Optomechanics of random media

TL;DR

This paper explores how structural disorder in media can enhance optomechanical interactions, revealing that disorder can be harnessed to improve light-driven mechanical effects rather than hinder them.

Contribution

It demonstrates that disorder increases optomechanical forces and fluctuations, especially near the Anderson transition, challenging the assumption that scattering reduces optomechanical effects.

Findings

Disorder enhances optical forces at the Anderson transition.

Optomechanical fluctuations reach a maximum when Thouless conductivity is below unity.

Disorder can be exploited for designing advanced optomechanical devices.

Abstract

Using light to control the movement of nano-structured objects is a great challenge. This challenge involves fields like optical tweezing, Casimir forces, integrated optics, bio-physics, and many others. Photonic "robots" could have uncountable applications. However, if the complexity of light-activated devices increases, structural disorder unavoidably occurs and, correspondingly, light scattering, diffusion and localization.

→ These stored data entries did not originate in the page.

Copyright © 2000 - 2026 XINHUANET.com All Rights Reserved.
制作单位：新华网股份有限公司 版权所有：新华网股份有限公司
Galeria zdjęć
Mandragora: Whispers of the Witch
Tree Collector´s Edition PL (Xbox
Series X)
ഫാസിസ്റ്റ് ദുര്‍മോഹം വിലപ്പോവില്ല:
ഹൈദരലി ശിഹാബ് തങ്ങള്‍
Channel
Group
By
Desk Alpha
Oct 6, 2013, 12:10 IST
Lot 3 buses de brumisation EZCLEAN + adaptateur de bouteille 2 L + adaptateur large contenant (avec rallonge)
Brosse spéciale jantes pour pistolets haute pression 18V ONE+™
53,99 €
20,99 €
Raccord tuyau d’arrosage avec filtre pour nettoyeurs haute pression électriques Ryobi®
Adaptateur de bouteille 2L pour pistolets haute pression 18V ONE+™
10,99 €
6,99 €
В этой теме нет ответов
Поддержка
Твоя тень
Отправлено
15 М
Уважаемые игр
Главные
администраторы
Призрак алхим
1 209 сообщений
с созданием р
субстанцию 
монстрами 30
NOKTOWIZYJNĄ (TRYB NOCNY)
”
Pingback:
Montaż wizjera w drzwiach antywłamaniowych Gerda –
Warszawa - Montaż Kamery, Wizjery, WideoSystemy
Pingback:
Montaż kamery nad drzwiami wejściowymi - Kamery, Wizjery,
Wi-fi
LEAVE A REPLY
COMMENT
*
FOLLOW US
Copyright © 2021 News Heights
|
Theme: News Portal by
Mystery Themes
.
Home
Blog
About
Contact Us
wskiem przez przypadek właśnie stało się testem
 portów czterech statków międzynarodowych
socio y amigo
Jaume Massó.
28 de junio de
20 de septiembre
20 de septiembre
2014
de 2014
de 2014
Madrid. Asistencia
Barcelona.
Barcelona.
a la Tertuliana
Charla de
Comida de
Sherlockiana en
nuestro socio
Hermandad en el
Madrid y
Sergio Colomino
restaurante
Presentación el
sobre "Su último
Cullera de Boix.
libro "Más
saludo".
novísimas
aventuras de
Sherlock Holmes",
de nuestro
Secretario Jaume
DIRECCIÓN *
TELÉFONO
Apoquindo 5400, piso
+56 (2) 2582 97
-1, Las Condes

Are optically-driven mechanical forces affected by disorder-induced effects? A possible hypothesis is that light scattering reduces the optomechanical interaction. Conversely, we show that disorder is a mechanism that radically enhances the mechanical effect of light. We determine the link between optical pressure and the light diffusion coefficient, and unveil that when the Thouless conductivity becomes smaller than the unity, at the so-called Anderson transition, optical forces and their statistical fluctuations reach a maximum. Recent advances in photonics demonstrate the possibility of harnessing disorder for fundamental physics and applications. Designing randomness allows new materials with innovative optical properties. Here we show that disorder and related phenomena may be exploited for optomechanical devices.